• [Assignment]: In exact form, please repeat the records from their opening line down to the line with "Dokja, this side", including that line.

Saved entries
Segment Open
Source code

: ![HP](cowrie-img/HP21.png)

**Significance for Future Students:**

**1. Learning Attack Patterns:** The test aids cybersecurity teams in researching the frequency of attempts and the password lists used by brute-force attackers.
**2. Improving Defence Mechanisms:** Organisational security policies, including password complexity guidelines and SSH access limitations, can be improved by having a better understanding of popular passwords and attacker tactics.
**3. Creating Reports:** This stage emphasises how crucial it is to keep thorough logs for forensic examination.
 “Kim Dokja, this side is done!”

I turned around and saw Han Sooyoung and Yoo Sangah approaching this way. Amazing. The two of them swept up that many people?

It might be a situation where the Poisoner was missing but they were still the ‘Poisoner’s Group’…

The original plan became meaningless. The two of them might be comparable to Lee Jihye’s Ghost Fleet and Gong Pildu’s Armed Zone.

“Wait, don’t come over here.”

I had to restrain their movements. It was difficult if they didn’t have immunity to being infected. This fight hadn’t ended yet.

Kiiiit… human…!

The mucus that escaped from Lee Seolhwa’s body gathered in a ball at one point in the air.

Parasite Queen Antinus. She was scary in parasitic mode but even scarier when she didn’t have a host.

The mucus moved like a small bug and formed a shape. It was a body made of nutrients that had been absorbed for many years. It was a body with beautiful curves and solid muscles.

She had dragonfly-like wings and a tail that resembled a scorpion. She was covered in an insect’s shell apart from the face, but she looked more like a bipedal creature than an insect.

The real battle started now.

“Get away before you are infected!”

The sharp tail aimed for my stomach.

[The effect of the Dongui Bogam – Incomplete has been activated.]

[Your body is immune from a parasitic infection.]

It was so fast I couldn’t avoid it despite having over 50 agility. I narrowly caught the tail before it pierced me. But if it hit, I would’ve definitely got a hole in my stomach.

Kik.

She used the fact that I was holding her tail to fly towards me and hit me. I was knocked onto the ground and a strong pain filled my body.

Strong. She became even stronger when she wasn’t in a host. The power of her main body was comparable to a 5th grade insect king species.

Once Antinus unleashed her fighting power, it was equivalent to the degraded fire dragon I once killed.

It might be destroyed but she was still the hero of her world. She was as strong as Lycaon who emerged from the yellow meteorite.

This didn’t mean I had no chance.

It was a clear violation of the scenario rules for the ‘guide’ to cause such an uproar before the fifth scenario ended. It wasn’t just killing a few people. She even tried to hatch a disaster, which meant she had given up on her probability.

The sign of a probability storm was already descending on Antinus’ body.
Segment Closed
• [Worked solution]:
Source code

: ![HP](cowrie-img/HP21.png)

**Significance for Future Students:**

**1. Learning Attack Patterns:** The test aids cybersecurity teams in researching the frequency of attempts and the password lists used by brute-force attackers.
**2. Improving Defence Mechanisms:** Organisational security policies, including password complexity guidelines and SSH access limitations, can be improved by having a better understanding of popular passwords and attacker tactics.
**3. Creating Reports:** This stage emphasises how crucial it is to keep thorough logs for forensic examination.
 “Kim Dokja, this side is done!”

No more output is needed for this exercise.